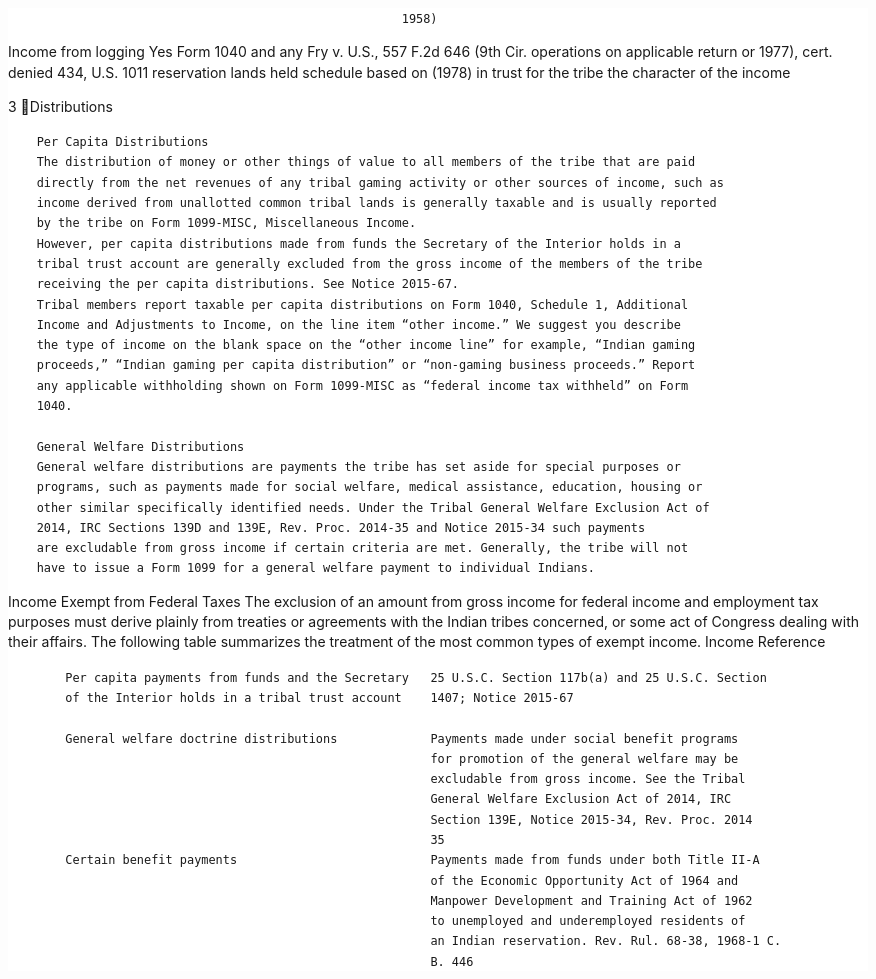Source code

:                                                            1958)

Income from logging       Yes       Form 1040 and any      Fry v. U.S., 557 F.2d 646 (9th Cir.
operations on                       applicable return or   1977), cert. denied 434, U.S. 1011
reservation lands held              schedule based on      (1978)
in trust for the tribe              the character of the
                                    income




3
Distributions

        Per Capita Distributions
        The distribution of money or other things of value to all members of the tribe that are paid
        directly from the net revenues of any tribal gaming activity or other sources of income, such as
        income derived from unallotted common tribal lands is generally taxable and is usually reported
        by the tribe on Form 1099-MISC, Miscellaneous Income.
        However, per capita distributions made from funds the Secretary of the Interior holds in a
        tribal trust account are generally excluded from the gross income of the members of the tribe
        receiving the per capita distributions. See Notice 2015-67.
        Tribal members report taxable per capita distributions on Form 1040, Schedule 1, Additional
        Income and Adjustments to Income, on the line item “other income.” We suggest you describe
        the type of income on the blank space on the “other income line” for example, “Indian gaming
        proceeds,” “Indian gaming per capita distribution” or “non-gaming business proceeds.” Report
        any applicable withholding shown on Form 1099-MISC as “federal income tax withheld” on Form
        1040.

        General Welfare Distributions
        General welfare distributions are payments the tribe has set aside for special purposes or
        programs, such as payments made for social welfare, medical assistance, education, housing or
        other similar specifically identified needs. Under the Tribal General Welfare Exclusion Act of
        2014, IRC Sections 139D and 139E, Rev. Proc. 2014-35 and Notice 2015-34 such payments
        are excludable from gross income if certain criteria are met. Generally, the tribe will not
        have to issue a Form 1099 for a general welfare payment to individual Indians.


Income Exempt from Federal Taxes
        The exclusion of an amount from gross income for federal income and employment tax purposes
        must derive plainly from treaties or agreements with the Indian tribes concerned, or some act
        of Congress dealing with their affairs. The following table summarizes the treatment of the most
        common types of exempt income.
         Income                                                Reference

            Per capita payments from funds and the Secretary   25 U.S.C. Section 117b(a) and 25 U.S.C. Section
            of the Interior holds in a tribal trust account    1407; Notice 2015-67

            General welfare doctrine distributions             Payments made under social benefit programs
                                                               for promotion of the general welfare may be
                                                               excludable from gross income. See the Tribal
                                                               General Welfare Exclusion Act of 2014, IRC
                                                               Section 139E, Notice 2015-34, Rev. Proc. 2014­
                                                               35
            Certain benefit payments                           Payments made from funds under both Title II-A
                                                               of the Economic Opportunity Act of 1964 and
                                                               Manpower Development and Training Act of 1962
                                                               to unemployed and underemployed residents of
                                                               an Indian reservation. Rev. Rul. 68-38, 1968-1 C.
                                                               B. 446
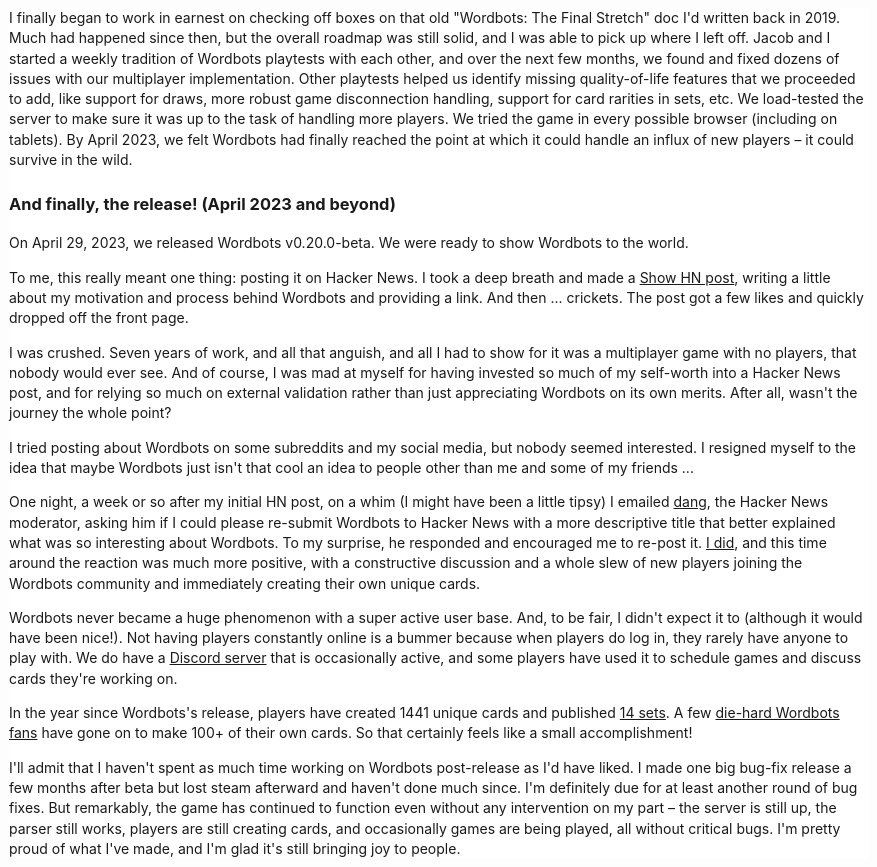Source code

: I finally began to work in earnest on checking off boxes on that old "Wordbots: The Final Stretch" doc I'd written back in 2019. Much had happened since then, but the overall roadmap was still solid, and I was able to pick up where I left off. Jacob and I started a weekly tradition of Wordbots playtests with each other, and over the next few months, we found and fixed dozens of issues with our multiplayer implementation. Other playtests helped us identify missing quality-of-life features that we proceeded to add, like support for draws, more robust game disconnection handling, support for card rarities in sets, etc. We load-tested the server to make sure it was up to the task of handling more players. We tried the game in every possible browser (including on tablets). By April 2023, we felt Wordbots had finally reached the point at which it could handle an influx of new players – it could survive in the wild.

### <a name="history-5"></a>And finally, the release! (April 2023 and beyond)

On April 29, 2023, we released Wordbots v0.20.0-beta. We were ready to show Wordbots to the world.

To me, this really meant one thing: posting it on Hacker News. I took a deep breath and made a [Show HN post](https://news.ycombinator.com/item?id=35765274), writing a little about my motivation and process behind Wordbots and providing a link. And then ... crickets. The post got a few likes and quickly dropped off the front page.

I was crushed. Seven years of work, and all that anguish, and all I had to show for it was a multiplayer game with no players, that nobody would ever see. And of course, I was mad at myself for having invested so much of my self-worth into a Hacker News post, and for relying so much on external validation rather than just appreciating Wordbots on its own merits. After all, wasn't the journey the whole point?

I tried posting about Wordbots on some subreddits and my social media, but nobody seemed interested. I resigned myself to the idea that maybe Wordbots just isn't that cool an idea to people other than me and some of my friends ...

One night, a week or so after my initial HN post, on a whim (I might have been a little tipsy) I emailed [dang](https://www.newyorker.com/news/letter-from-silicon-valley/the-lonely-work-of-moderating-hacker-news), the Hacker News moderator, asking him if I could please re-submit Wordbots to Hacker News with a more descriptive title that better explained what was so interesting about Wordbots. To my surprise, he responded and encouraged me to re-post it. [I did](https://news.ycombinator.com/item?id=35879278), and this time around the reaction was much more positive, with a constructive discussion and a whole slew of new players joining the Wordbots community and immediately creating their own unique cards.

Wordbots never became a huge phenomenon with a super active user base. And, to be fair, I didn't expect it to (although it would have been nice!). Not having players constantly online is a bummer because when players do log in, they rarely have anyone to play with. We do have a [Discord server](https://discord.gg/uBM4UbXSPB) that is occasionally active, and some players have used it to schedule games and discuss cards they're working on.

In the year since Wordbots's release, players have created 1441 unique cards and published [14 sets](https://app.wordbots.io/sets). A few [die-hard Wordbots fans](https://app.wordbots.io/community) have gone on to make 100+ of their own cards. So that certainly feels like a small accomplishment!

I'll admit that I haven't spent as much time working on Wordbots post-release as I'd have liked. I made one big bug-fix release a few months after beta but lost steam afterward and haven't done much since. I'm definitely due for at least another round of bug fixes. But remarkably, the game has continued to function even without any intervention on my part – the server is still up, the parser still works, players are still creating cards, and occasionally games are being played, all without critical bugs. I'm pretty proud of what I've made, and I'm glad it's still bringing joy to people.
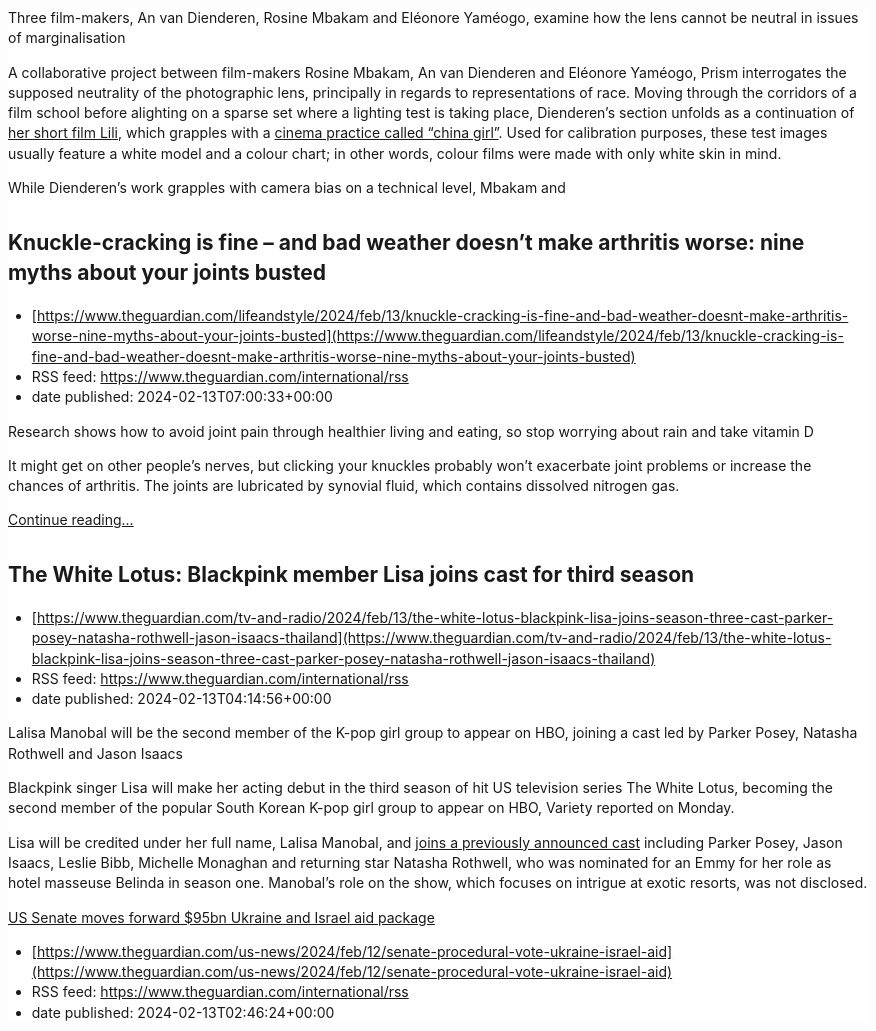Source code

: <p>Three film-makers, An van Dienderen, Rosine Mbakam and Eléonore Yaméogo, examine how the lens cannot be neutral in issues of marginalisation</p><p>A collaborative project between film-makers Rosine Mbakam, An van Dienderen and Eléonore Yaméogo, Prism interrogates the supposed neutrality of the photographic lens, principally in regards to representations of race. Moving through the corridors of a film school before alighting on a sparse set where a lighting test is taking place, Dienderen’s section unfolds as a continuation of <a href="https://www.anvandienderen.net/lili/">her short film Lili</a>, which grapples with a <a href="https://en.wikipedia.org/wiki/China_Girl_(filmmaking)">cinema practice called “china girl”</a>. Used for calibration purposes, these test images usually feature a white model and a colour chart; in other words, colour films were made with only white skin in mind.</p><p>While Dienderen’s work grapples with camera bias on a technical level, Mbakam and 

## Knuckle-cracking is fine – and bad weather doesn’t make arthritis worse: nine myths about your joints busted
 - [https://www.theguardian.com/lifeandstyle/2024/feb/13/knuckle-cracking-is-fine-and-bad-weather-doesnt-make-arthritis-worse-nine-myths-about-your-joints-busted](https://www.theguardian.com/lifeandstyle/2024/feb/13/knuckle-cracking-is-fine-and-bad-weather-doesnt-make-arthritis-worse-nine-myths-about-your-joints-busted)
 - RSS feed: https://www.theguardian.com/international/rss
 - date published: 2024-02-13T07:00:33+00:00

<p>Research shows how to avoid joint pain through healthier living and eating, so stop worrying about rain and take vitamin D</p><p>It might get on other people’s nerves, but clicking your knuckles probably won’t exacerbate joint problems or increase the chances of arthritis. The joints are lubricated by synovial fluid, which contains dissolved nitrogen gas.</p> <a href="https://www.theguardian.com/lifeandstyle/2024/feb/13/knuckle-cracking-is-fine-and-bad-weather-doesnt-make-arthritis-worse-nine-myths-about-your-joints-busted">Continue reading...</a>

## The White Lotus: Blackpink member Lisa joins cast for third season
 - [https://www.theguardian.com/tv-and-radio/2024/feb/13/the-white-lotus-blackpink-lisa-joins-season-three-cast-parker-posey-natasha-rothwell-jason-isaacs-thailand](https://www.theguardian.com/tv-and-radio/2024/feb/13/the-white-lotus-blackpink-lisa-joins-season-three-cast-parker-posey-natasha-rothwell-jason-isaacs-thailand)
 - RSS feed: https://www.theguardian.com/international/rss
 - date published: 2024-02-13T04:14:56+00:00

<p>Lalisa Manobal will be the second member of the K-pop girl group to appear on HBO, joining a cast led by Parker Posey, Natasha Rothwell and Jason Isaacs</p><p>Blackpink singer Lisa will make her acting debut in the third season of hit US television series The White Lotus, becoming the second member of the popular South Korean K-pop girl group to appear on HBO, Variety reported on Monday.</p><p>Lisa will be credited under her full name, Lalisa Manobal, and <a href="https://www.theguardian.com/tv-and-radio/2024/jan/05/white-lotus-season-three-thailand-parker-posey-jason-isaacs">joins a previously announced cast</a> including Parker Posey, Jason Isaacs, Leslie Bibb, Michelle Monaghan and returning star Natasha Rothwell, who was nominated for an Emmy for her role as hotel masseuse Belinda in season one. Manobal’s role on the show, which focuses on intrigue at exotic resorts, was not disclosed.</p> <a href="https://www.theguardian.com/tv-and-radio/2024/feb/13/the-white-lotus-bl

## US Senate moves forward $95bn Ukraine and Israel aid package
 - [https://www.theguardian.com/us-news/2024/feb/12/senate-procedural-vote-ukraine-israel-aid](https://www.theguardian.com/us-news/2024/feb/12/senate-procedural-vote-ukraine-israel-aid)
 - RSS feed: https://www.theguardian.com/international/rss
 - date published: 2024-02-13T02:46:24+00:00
--
**Required action:** Locate each line in the listing above that contains the word "third" and copy those lines.

**Written answer:**
## The White Lotus: Blackpink member Lisa joins cast for third season
<p>Lalisa Manobal will be the second member of the K-pop girl group to appear on HBO, joining a cast led by Parker Posey, Natasha Rothwell and Jason Isaacs</p><p>Blackpink singer Lisa will make her acting debut in the third season of hit US television series The White Lotus, becoming the second member of the popular South Korean K-pop girl group to appear on HBO, Variety reported on Monday.</p><p>Lisa will be credited under her full name, Lalisa Manobal, and <a href="https://www.theguardian.com/tv-and-radio/2024/jan/05/white-lotus-season-three-thailand-parker-posey-jason-isaacs">joins a previously announced cast</a> including Parker Posey, Jason Isaacs, Leslie Bibb, Michelle Monaghan and returning star Natasha Rothwell, who was nominated for an Emmy for her role as hotel masseuse Belinda in season one. Manobal’s role on the show, which focuses on intrigue at exotic resorts, was not disclosed.</p> <a href="https://www.theguardian.com/tv-and-radio/2024/feb/13/the-white-lotus-bl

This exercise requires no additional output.